**About this exercise:**
Every entry must be echoed exactly.

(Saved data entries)
+++++

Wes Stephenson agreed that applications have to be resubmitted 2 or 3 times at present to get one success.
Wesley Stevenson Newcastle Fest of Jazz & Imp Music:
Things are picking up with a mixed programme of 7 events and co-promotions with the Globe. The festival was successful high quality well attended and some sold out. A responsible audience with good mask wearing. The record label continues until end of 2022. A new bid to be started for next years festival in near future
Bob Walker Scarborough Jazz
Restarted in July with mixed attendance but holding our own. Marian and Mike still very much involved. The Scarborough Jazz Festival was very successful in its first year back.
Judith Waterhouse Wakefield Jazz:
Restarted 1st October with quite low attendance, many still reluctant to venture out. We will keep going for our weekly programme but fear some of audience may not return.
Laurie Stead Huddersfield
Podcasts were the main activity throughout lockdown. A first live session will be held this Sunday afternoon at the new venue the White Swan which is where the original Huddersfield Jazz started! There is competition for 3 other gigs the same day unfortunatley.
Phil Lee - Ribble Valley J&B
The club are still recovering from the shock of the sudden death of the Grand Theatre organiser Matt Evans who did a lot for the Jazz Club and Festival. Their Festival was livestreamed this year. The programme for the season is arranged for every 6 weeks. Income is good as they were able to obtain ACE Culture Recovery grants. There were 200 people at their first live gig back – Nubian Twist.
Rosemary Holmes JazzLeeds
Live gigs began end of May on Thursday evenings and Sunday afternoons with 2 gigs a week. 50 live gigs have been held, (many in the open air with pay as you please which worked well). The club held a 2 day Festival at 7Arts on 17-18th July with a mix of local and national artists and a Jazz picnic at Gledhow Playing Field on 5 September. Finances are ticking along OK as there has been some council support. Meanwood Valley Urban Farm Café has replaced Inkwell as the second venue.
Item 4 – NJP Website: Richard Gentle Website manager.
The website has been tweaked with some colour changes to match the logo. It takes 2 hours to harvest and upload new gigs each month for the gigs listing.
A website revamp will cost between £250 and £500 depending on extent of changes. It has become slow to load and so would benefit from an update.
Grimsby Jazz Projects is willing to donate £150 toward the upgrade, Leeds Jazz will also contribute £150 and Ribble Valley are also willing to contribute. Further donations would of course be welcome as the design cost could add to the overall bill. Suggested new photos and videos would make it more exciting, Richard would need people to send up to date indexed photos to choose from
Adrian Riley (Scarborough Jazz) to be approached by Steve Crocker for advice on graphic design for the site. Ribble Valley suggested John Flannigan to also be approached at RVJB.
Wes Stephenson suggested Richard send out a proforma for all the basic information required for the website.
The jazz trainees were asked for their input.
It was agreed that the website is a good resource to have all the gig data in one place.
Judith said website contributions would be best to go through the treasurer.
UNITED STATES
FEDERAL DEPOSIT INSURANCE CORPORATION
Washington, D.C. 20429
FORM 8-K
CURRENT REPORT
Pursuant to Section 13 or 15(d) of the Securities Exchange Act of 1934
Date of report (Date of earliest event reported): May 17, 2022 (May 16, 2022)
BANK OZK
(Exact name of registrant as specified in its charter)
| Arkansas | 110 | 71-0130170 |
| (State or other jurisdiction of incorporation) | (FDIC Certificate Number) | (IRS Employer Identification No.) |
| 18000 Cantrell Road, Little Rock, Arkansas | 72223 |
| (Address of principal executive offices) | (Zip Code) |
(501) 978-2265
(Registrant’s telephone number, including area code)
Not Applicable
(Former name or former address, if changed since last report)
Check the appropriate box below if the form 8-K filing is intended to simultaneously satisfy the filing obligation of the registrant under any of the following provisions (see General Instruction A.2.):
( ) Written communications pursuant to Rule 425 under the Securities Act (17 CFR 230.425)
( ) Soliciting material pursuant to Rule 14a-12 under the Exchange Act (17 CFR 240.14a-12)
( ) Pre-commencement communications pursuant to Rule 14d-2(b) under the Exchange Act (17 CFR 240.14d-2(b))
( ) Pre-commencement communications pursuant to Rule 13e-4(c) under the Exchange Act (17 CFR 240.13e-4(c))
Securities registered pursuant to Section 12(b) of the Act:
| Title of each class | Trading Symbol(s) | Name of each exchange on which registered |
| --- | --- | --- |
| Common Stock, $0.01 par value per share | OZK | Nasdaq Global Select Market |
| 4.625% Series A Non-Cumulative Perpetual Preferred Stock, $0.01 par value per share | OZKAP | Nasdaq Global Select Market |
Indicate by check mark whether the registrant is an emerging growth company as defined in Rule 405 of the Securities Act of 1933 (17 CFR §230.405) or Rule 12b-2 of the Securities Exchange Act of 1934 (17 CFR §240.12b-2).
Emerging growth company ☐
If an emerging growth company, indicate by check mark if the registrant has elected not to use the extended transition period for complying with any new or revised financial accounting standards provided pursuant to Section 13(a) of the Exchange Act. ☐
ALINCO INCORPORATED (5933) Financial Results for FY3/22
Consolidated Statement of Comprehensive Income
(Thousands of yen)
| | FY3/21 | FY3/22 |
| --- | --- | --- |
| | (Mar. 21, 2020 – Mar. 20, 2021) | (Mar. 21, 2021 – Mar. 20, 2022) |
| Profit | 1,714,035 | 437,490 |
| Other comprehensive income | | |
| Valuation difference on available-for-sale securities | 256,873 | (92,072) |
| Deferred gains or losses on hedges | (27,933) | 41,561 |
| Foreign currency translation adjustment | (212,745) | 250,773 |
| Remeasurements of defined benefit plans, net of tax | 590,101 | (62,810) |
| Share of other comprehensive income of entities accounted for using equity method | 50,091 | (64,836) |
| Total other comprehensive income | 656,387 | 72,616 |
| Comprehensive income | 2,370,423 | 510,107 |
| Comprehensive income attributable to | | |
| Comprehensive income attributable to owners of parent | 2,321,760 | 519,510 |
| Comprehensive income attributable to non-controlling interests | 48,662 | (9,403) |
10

+++++

**Exercise result:**
Wes Stephenson agreed that applications have to be resubmitted 2 or 3 times at present to get one success.
Wesley Stevenson Newcastle Fest of Jazz & Imp Music:
Things are picking up with a mixed programme of 7 events and co-promotions with the Globe. The festival was successful high quality well attended and some sold out. A responsible audience with good mask wearing. The record label continues until end of 2022. A new bid to be started for next years festival in near future
Bob Walker Scarborough Jazz
Restarted in July with mixed attendance but holding our own. Marian and Mike still very much involved. The Scarborough Jazz Festival was very successful in its first year back.
Judith Waterhouse Wakefield Jazz:
Restarted 1st October with quite low attendance, many still reluctant to venture out. We will keep going for our weekly programme but fear some of audience may not return.
Laurie Stead Huddersfield
Podcasts were the main activity throughout lockdown. A first live session will be held this Sunday afternoon at the new venue the White Swan which is where the original Huddersfield Jazz started! There is competition for 3 other gigs the same day unfortunatley.
Phil Lee - Ribble Valley J&B
The club are still recovering from the shock of the sudden death of the Grand Theatre organiser Matt Evans who did a lot for the Jazz Club and Festival. Their Festival was livestreamed this year. The programme for the season is arranged for every 6 weeks. Income is good as they were able to obtain ACE Culture Recovery grants. There were 200 people at their first live gig back – Nubian Twist.
Rosemary Holmes JazzLeeds
Live gigs began end of May on Thursday evenings and Sunday afternoons with 2 gigs a week. 50 live gigs have been held, (many in the open air with pay as you please which worked well). The club held a 2 day Festival at 7Arts on 17-18th July with a mix of local and national artists and a Jazz picnic at Gledhow Playing Field on 5 September. Finances are ticking along OK as there has been some council support. Meanwood Valley Urban Farm Café has replaced Inkwell as the second venue.
Item 4 – NJP Website: Richard Gentle Website manager.
The website has been tweaked with some colour changes to match the logo. It takes 2 hours to harvest and upload new gigs each month for the gigs listing.
A website revamp will cost between £250 and £500 depending on extent of changes. It has become slow to load and so would benefit from an update.
Grimsby Jazz Projects is willing to donate £150 toward the upgrade, Leeds Jazz will also contribute £150 and Ribble Valley are also willing to contribute. Further donations would of course be welcome as the design cost could add to the overall bill. Suggested new photos and videos would make it more exciting, Richard would need people to send up to date indexed photos to choose from
Adrian Riley (Scarborough Jazz) to be approached by Steve Crocker for advice on graphic design for the site. Ribble Valley suggested John Flannigan to also be approached at RVJB.
Wes Stephenson suggested Richard send out a proforma for all the basic information required for the website.
The jazz trainees were asked for their input.
It was agreed that the website is a good resource to have all the gig data in one place.
Judith said website contributions would be best to go through the treasurer.
UNITED STATES
FEDERAL DEPOSIT INSURANCE CORPORATION
Washington, D.C. 20429
FORM 8-K
CURRENT REPORT
Pursuant to Section 13 or 15(d) of the Securities Exchange Act of 1934
Date of report (Date of earliest event reported): May 17, 2022 (May 16, 2022)
BANK OZK
(Exact name of registrant as specified in its charter)
| Arkansas | 110 | 71-0130170 |
| (State or other jurisdiction of incorporation) | (FDIC Certificate Number) | (IRS Employer Identification No.) |
| 18000 Cantrell Road, Little Rock, Arkansas | 72223 |
| (Address of principal executive offices) | (Zip Code) |
(501) 978-2265
(Registrant’s telephone number, including area code)
Not Applicable
(Former name or former address, if changed since last report)
Check the appropriate box below if the form 8-K filing is intended to simultaneously satisfy the filing obligation of the registrant under any of the following provisions (see General Instruction A.2.):
( ) Written communications pursuant to Rule 425 under the Securities Act (17 CFR 230.425)
( ) Soliciting material pursuant to Rule 14a-12 under the Exchange Act (17 CFR 240.14a-12)
( ) Pre-commencement communications pursuant to Rule 14d-2(b) under the Exchange Act (17 CFR 240.14d-2(b))
( ) Pre-commencement communications pursuant to Rule 13e-4(c) under the Exchange Act (17 CFR 240.13e-4(c))
Securities registered pursuant to Section 12(b) of the Act:
| Title of each class | Trading Symbol(s) | Name of each exchange on which registered |
| --- | --- | --- |
| Common Stock, $0.01 par value per share | OZK | Nasdaq Global Select Market |
| 4.625% Series A Non-Cumulative Perpetual Preferred Stock, $0.01 par value per share | OZKAP | Nasdaq Global Select Market |
Indicate by check mark whether the registrant is an emerging growth company as defined in Rule 405 of the Securities Act of 1933 (17 CFR §230.405) or Rule 12b-2 of the Securities Exchange Act of 1934 (17 CFR §240.12b-2).
Emerging growth company ☐
If an emerging growth company, indicate by check mark if the registrant has elected not to use the extended transition period for complying with any new or revised financial accounting standards provided pursuant to Section 13(a) of the Exchange Act. ☐
ALINCO INCORPORATED (5933) Financial Results for FY3/22
Consolidated Statement of Comprehensive Income
(Thousands of yen)
| | FY3/21 | FY3/22 |
| --- | --- | --- |
| | (Mar. 21, 2020 – Mar. 20, 2021) | (Mar. 21, 2021 – Mar. 20, 2022) |
| Profit | 1,714,035 | 437,490 |
| Other comprehensive income | | |
| Valuation difference on available-for-sale securities | 256,873 | (92,072) |
| Deferred gains or losses on hedges | (27,933) | 41,561 |
| Foreign currency translation adjustment | (212,745) | 250,773 |
| Remeasurements of defined benefit plans, net of tax | 590,101 | (62,810) |
| Share of other comprehensive income of entities accounted for using equity method | 50,091 | (64,836) |
| Total other comprehensive income | 656,387 | 72,616 |
| Comprehensive income | 2,370,423 | 510,107 |
| Comprehensive income attributable to | | |
| Comprehensive income attributable to owners of parent | 2,321,760 | 519,510 |
| Comprehensive income attributable to non-controlling interests | 48,662 | (9,403) |
10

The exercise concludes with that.